June 7, 2022, Tuesday. Grand Teton National Park

Teton Range at sunrise
The day begins with an early morning trek outside to where the mountains of the Teton Range are visible. It is already getting light, but the official sunrise, 5:42 am, is still a half hour away. The hope is to see the sun rise on the mountains, lighting up the peaks first, then move down to the base, perhaps with some sunrise color added. But the sky is overcast, not much hope of a spectacular sunrise.

As time goes on, there is an occasional speck of pink in the sky or on a mountain. The clouds are slowly giving way to a clear sky. Some peaks in the back of the range are now bright white, but not the big ones in front, the Grand Teton, Moran Peak, and others. After about an hour of standing there in the 40+ degree air, the big peaks are reasonably lit up as well.

Even though the sunrise does not meet our hopes, the mountains are still majestic. It is not long until the peaks are bright white against a bright blue sky highlighted by white clouds.

Hidden Falls, Grand Teton NP
We eat breakfast and depart for Jenny’s Lake, where we board a shuttle boat for a ten to fifteen minute ride across the lake to a trail that goes up the mountain to “Hidden Falls,” a waterfall fed by melting snow. It is about one-mile round trip, and soon we are back on the shuttle boat returning to the parking area.

As we drive through the park, we are repeatedly drawn to the beauty of the snow-covered peaks that continue to cast their spell over the park.

Our next destination is Mormon Row. Settlers, many of them members of the Mormon faith, responded to the Homesteading Act of 1862 and at least 27 families moved to area in the 1890’s. The Act promised anyone living on their 160 acres for five years would gain clear title to the land. The soil was fertile, but water remained a problem, and the settlers left the area by the mid-twentieth century. The area has been incorporated into the Grand Teton National Park and the National Park Service chose to preserve the remaining buildings because of their historical value.

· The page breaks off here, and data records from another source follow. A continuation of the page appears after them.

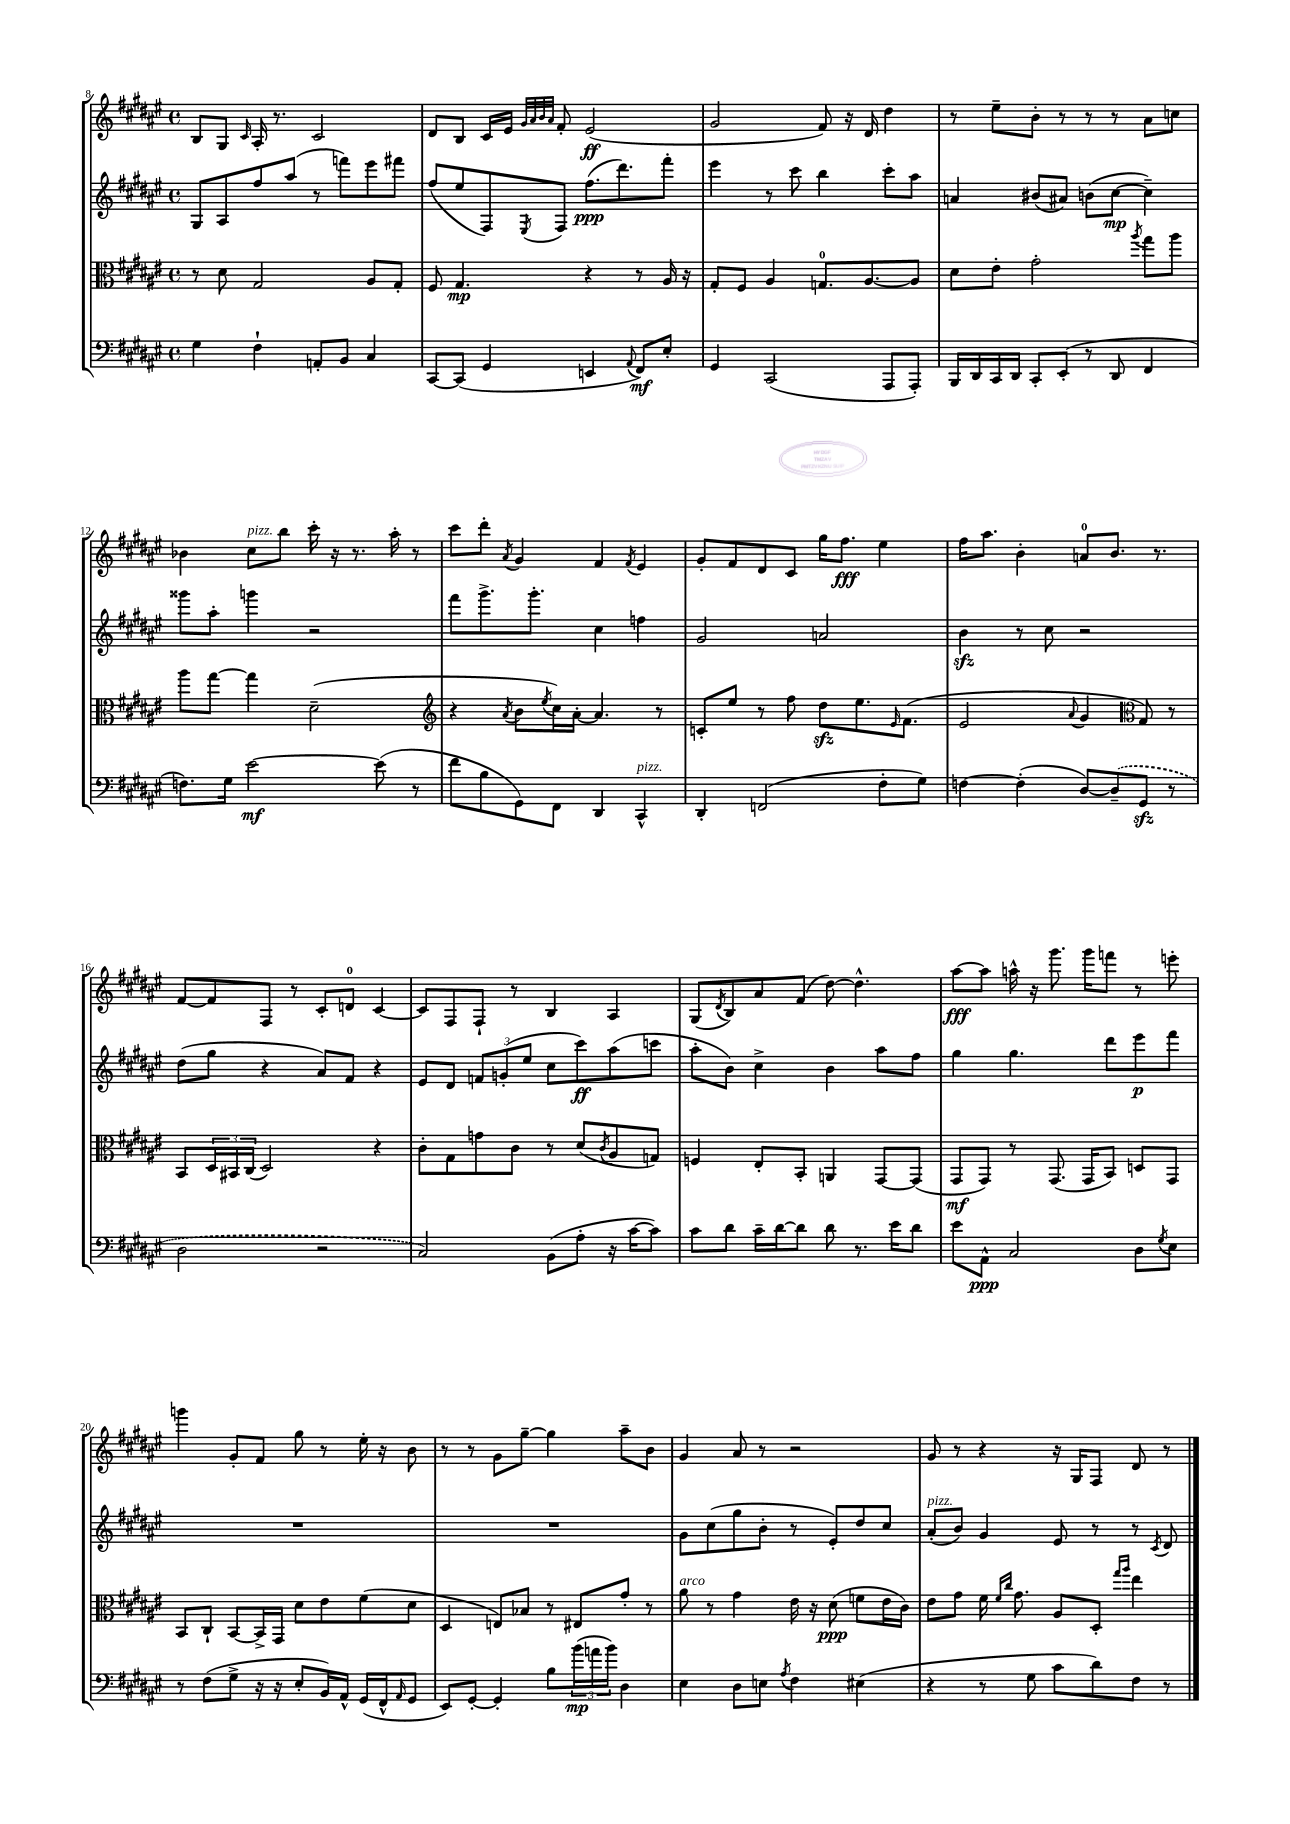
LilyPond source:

<<
\new StaffGroup <<
\new Staff = "s0" {
    \clef treble \key fis \major \defaultTimeSignature \time 4/4
    b8 gis8 \grace { cis'16 } ais16-. r8. cis'2 |
    dis'8 b8 cis'16 eis'16 \grace { gis'32 ais'32 b'32 ais'32 } fis'8-. eis'2\ff( |
    gis'2 fis'8) r16 dis'16 dis''4 |
    r8 eis''8-- b'8-. r8 r8 r8 ais'8 c''8 |
    bes'4 cis''8^\markup { \italic "pizz." } b''8 cis'''16-. r16 r8. ais''16-. r8 |
    cis'''8 dis'''8-. \acciaccatura { ais'8 } gis'4 fis'4 \acciaccatura { fis'8 } eis'4 |
    gis'8-. fis'8 dis'8 cis'8 gis''16 fis''8.\fff eis''4 |
    fis''16 ais''8. b'4-. a'8-0 b'8. r8. |
    fis'8~ fis'8 fis8 r8 cis'8-. d'8-0 cis'4~ |
    cis'8 fis8 fis8-! r8 b4 ais4 |
    gis8( \acciaccatura { dis'8 } b8) ais'8 fis'8( dis''8~) dis''4.-^ |
    ais''8~\fff ais''8 a''16-^ r16 gis'''8. gis'''16 f'''8 r8 e'''8-. |
    g'''4 gis'8-. fis'8 gis''8 r8 eis''16-. r16 b'8 |
    r8 r8 gis'8 gis''8~-- gis''4 ais''8-- b'8 |
    gis'4 ais'8 r8 r2 |
    gis'8 r8 r4 r16 gis16 fis8 dis'8 r8 \bar "|." |
}
\new Staff = "s1" {
    \clef treble \key fis \major \defaultTimeSignature \time 4/4
    gis8 ais8 fis''8 ais''8( r8 f'''8) eis'''8 fis'''8 |
    fis''8( eis''8 fis8) \acciaccatura { eis8 } fis8 fis''8.\ppp( dis'''8.) fis'''8-. |
    eis'''4 r8 cis'''8 b''4 cis'''8-. ais''8 |
    a'4 bis'8( ais'8) b'8( cis''8~\mp cis''4--) |
    gisis'''8 ais''8-. g'''4 r2 |
    fis'''8 gis'''8.-> gis'''8.-. cis''4 f''4 |
    gis'2 a'2 |
    b'4\sfz r8 cis''8 r2 |
    dis''8( gis''8 r4 ais'8) fis'8 r4 |
    eis'8 dis'8 \tuplet 3/2 { f'8 g'8-.( eis''8 } cis''8 cis'''8\ff) ais''8( c'''8 |
    ais''8-. b'8) cis''4-> b'4 ais''8 fis''8 |
    gis''4 gis''4. dis'''8 eis'''8\p fis'''8 |
    R1 |
    R1 |
    gis'8 cis''8( gis''8 b'8-. r8 eis'8-.) dis''8 cis''8 |
    ais'8-.^\markup { \italic "pizz." }( b'8) gis'4 eis'8 r8 r8 \acciaccatura { cis'8 } dis'8 \bar "|." |
}
\new Staff = "s2" {
    \clef alto \key fis \major \defaultTimeSignature \time 4/4
    r8 dis'8 gis2 ais8 gis8-. |
    fis8 gis4.\mp r4 r8 ais16 r16 |
    gis8-. fis8 ais4 g8.-0 ais8.~ ais8 |
    dis'8 eis'8-. gis'2-. \acciaccatura { ais''8 } gis''8 ais''8 |
    ais''8 gis''8~ gis''4 dis'2--( |
    \clef treble r4 \acciaccatura { ais'8 } b'8 \acciaccatura { eis''8 } cis''16) ais'16~-. ais'4. r8 |
    c'8-. eis''8 r8 fis''8 dis''8\sfz eis''8. \grace { eis'16 } fis'8.( |
    eis'2 \appoggiatura { ais'8 } gis'4 \clef alto gis8) r8 |
    b,8 \tuplet 3/2 { dis16 bis,16 cis16( } dis2) r4 |
    cis'8-. gis8 g'8 cis'8 r8 dis'8( \acciaccatura { cis'8 } ais8 g8) |
    f4 eis8-. b,8-. a,4 gis,8~ gis,8( |
    gis,8\mf gis,8) r8 gis,8.( gis,16 b,8) d8 gis,8 |
    b,8 cis8-! b,8~ b,16-> gis,16 dis'8 eis'8 fis'8( dis'8 |
    dis4 e8) bes8 r8 eis8 gis'8-. r8 |
    ais'8^\markup { \italic "arco" } r8 gis'4 eis'16 r16 dis'8\ppp( f'8 eis'16 cis'16) |
    eis'8 gis'8 fis'16 \grace { fis'16 cis''16 } gis'8. ais8 dis8-. \grace { gis''16 ais''16 } eis''4 \bar "|." |
}
\new Staff = "s3" {
    \clef bass \key fis \major \defaultTimeSignature \time 4/4
    gis4 fis4-! a,8-. b,8 cis4 |
    cis,8~ cis,8( gis,4 e,4 \appoggiatura { ais,8 } fis,8\mf) eis8-. |
    gis,4 cis,2( ais,,8 ais,,8-.) |
    b,,16 dis,16 cis,16 dis,16 cis,8-. eis,8-.( r8 dis,8 fis,4 |
    f8.) gis16 eis'2~\mf eis'8( r8 |
    fis'8 b8 gis,8) fis,8 dis,4 cis,4-^^\markup { \italic "pizz." } |
    dis,4-. f,2( fis8-. gis8) |
    f4~ f4-.( dis8~) \once \slurDashed dis8--( gis,8\sfz r8 |
    dis2 r2 |
    cis2) b,8( ais8-. r16 cis'16~ cis'8) |
    cis'8 dis'8 cis'16-- dis'16~ dis'8 dis'8 r8. eis'16 dis'8 |
    eis'8 ais,8-^\ppp cis2 dis8 \acciaccatura { gis8 } eis8 |
    r8 fis8( gis8-> r16 r16 eis8-. b,16) ais,16-^ gis,16( fis,16-^ \grace { ais,16 } gis,8 |
    eis,8) gis,8~-. gis,4-. b8 \tuplet 3/2 { b'16\mp( a'16 b'16) } dis4 |
    eis4 dis8 e8 \acciaccatura { ais8 } fis4 eis4( |
    r4 r8 gis8 cis'8 dis'8) fis8 r8 \bar "|." |
}
>>
>>
\layout { \context { \Score currentBarNumber = #8 } }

We leave the park and begin our drive to Denver, where we will fly out in two days. We are lodged in a small hotel in the town of Dubois (pronounced “dew’-boys”) Wyoming, a town with population 971. It is a sleepy little town with the charm of cowboy culture. It is also the home of the National Big-horn Sheep Interpretive Center, dedicated to provide public information about the life and habitat of native big-horn sheep. We learn that the Dubois area claims to be home to the largest population of big-horn sheep in America. We visit the center and drive into the countryside to see of we can see any of the sheep, but to no avail.